Their mother, Rania Abu Anza, held one of the twins, its tiny body wrapped in a white shroud, to her cheek and stroked its head during the funeral on Sunday.
A mourner held the second baby close by, pale blue pyjamas visible beneath a shroud. "My heart is gone," wept Abu Anza, whose husband was also killed, as mourners comforted her. She resisted when asked to release the body of one of the babies ahead of burial. "Leave her with me," she said, in a low voice.
The twins — a boy and a girl — were among five children killed in the strike on a house in Rafah, according to the health ministry in Gaza. Abu Anza said she had given birth to them — her first children — after 11 years of marriage.
Abu Anza said she had gone through multiple rounds of fertility treatment to achieve her dream of becoming a mother, only to have it taken away by the carnage in the Gaza Strip.
Abu Anza reacts during her twin children's funeral in Rafah. Reuters
"Who will call me mother from now on? Who will call me mother?" she said through tears on Sunday as she clutched her lifeless babies, the face of one still spattered with blood.
The health ministry in Hamas-run Gaza said Wissam and Naeem, not yet six months old, were among 14 people killed in the overnight strike in the southern Gaza city of Rafah, which it blamed on Israel. All of the dead were members of the Abu Anza family.
'All of them children'
While Rania Abu Anza waited to bury her son and daughter, back at the rubble of the family home men shouted the names of those they hoped had survived: "Yasser! Ahmed! Sajjar!"

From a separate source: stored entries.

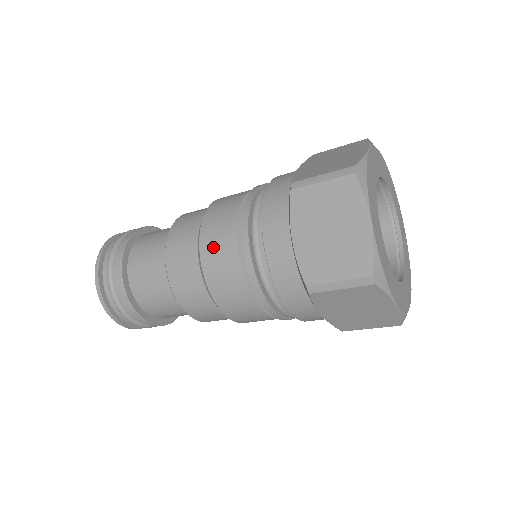
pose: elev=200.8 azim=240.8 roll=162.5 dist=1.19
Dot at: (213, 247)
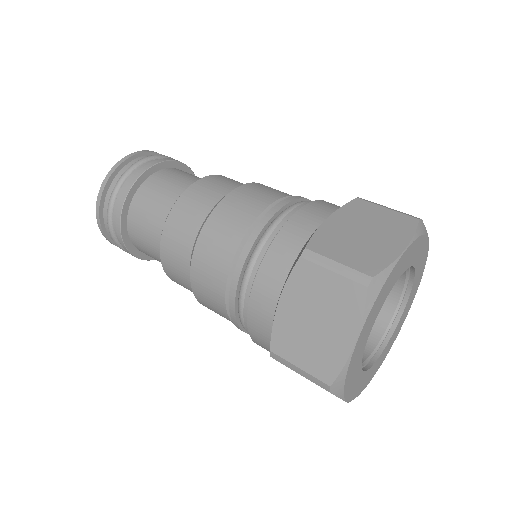
Dot at: (209, 250)
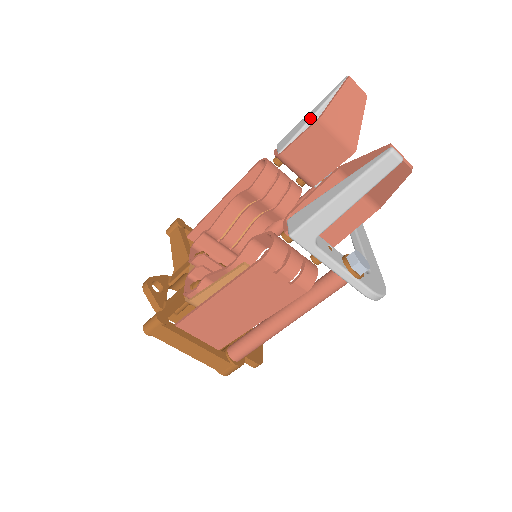
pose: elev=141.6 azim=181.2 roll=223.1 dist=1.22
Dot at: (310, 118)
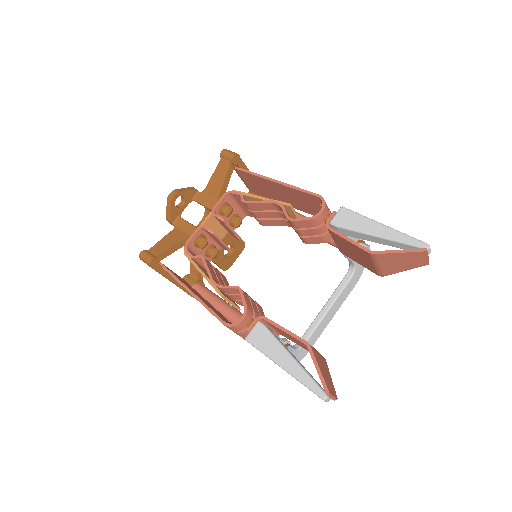
Dot at: (373, 234)
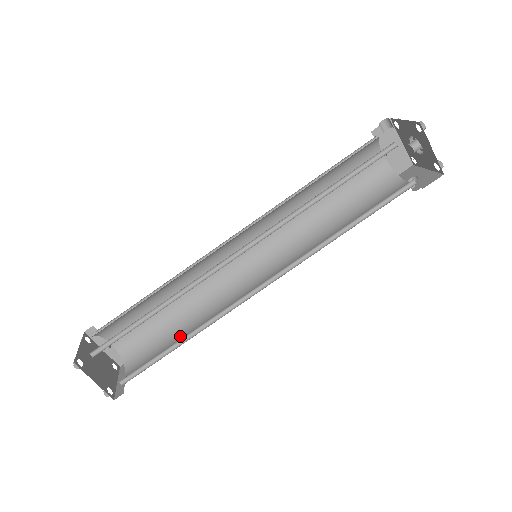
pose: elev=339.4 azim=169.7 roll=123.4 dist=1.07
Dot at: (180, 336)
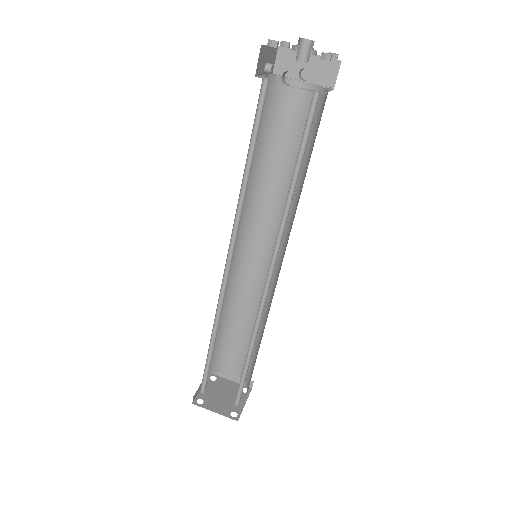
Dot at: (241, 329)
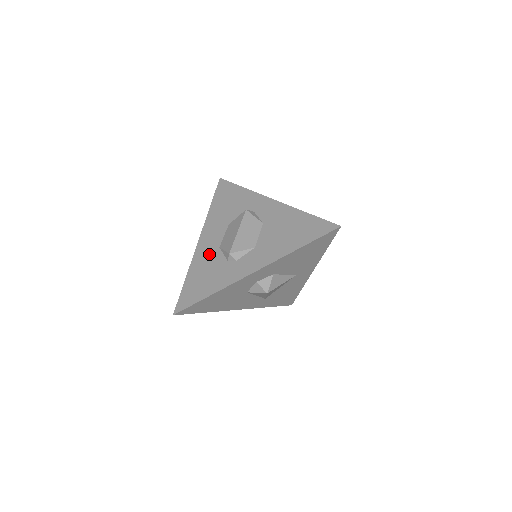
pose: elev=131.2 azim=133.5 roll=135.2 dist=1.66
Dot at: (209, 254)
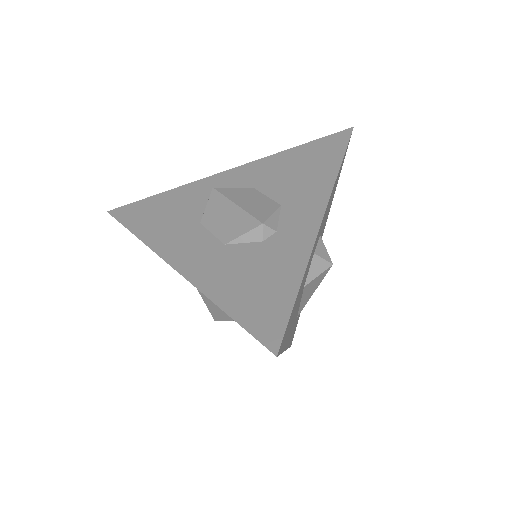
Dot at: (219, 260)
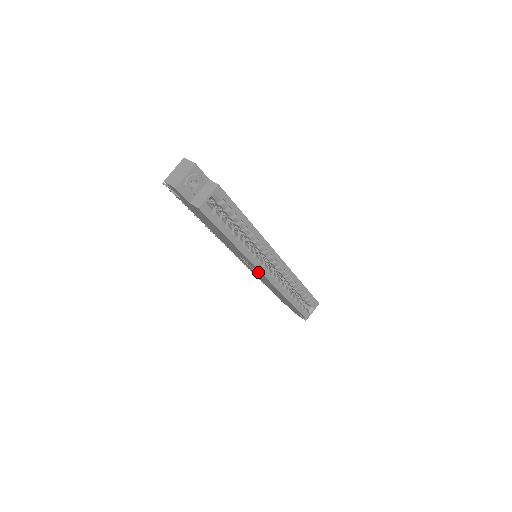
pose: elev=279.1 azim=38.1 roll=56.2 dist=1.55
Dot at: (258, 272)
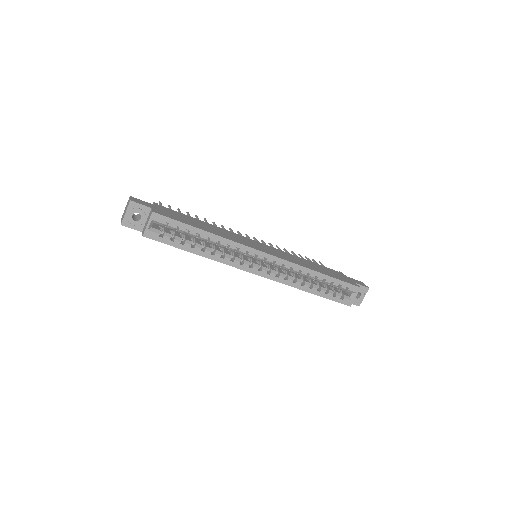
Dot at: occluded
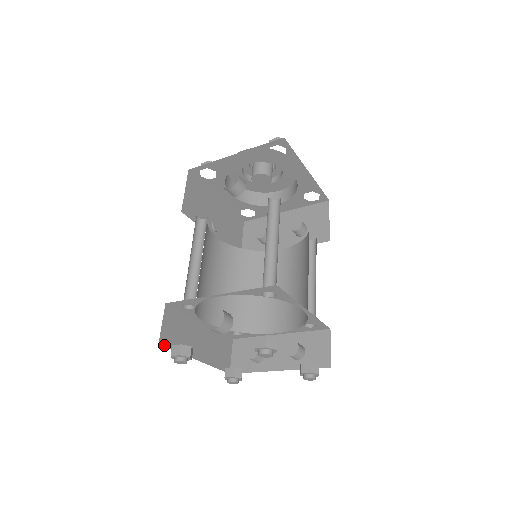
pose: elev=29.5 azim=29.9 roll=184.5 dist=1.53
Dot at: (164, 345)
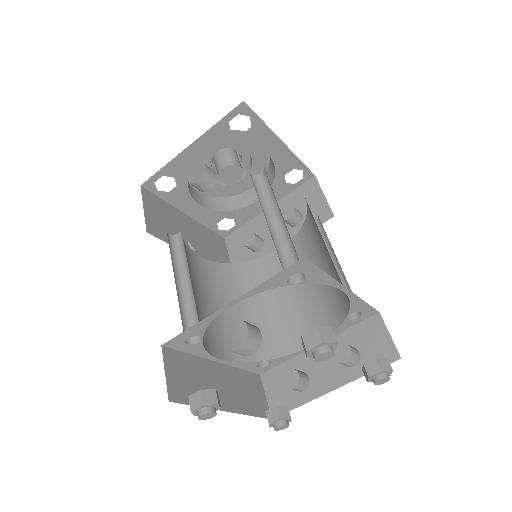
Dot at: (177, 401)
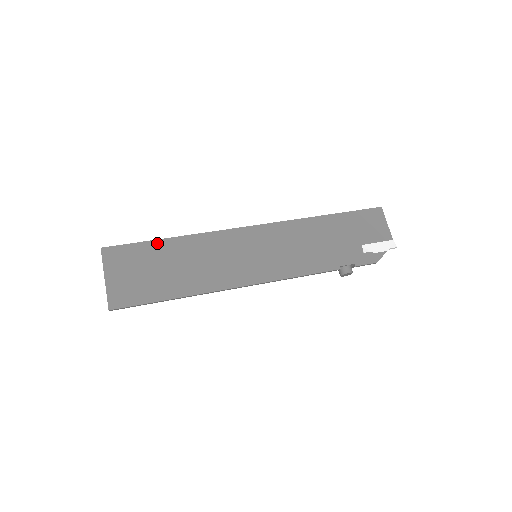
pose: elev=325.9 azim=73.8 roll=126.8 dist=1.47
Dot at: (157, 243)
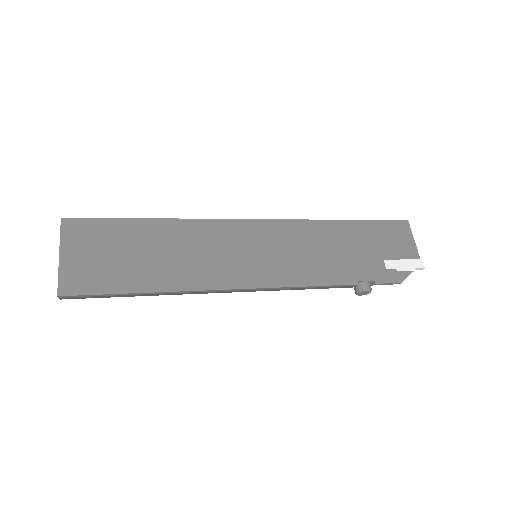
Dot at: (135, 222)
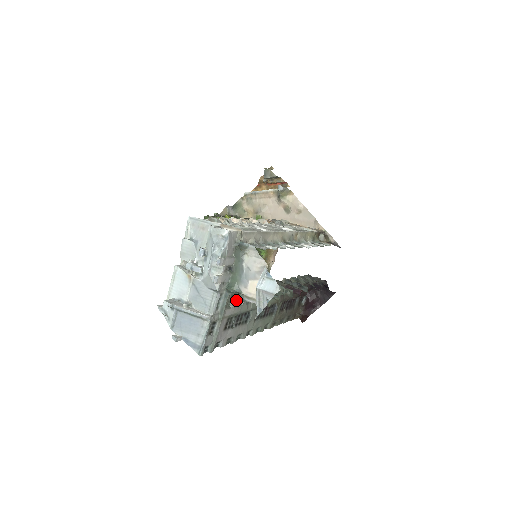
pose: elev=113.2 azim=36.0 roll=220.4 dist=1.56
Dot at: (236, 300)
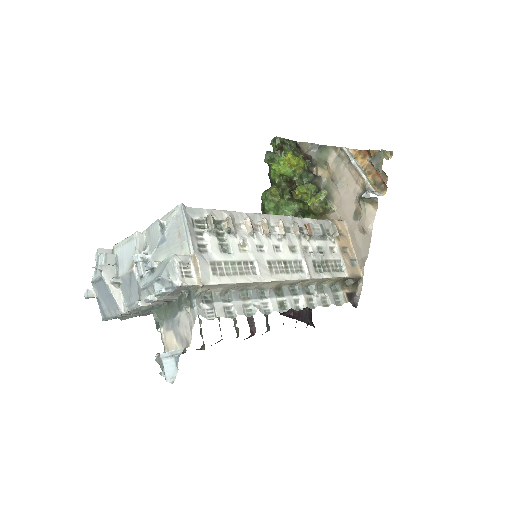
Dot at: occluded
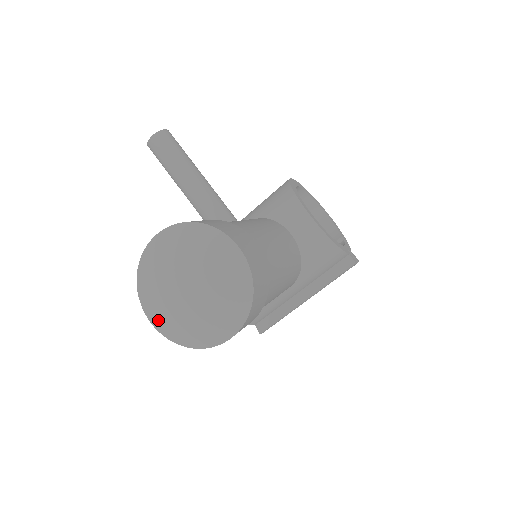
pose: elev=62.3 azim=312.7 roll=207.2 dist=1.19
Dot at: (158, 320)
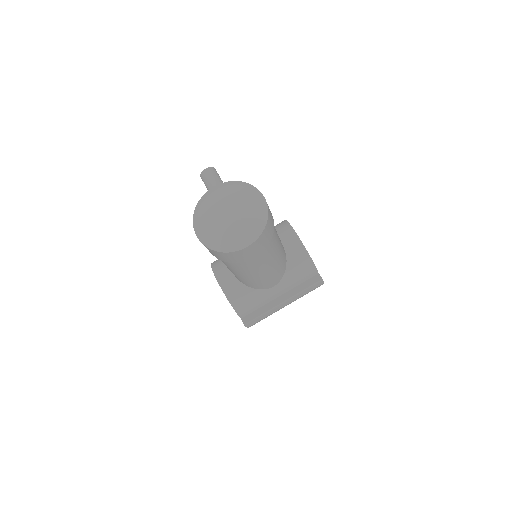
Dot at: (203, 232)
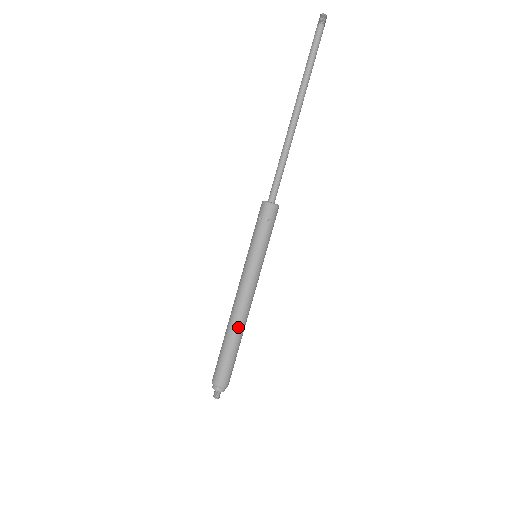
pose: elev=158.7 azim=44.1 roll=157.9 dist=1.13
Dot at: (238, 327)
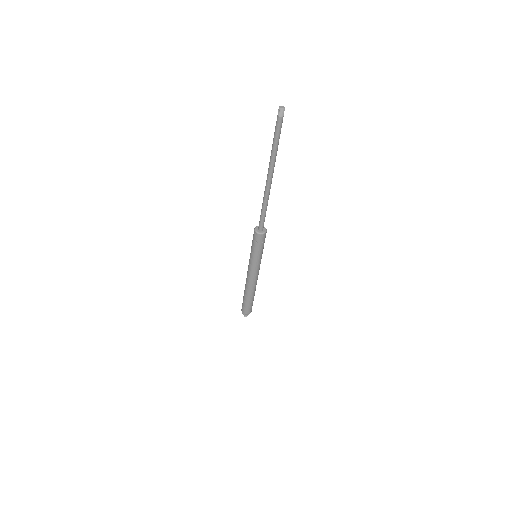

"They were sleeping at eleven-o-clock at night. All of them children. Honestly there was no military presence in the house, only civilians," he said. "No soldiers, only civilians."
Another relative, Arafat Abu Anza, bemoaned the lack of equipment to extract possible survivors. "There are 15 people in the house... I'm cleaning the area. We are trying to extract people, to see where they are. Four floors fell."
Any deal will come too late for Rania Abu Anza, who recounted the chaos of the strike and how she was told her children were gone. "I started shouting, 'My children, my children,'" she said. "I asked the rescuers to search for my kids in the rubble. They pulled them. They told me, 'Your children are dead.'"
Rania Abu Anza (L) mourns her twin babies death ahead of their burial in Rafah. Reuters
"We were asleep, we were not shooting and we were not fighting. What is their fault? What is their fault, what is her fault?" Abu Anza said. "How will I continue to live now?"
The members of the Abu Anza family killed in the strike were lined up in black body bags. A man wept over the body of one of the dead, a child wearing pyjamas.
"God have mercy on her, God have mercy on her," said another man, consoling him.
Abu Anza said she had been wishing for a ceasefire before the Holy Month of Ramadan, which begins around March 10.
US President Joe Biden has expressed hope one will be agreed by then. "We were preparing for Ramadan, how am I supposed to live my life? How?" she said.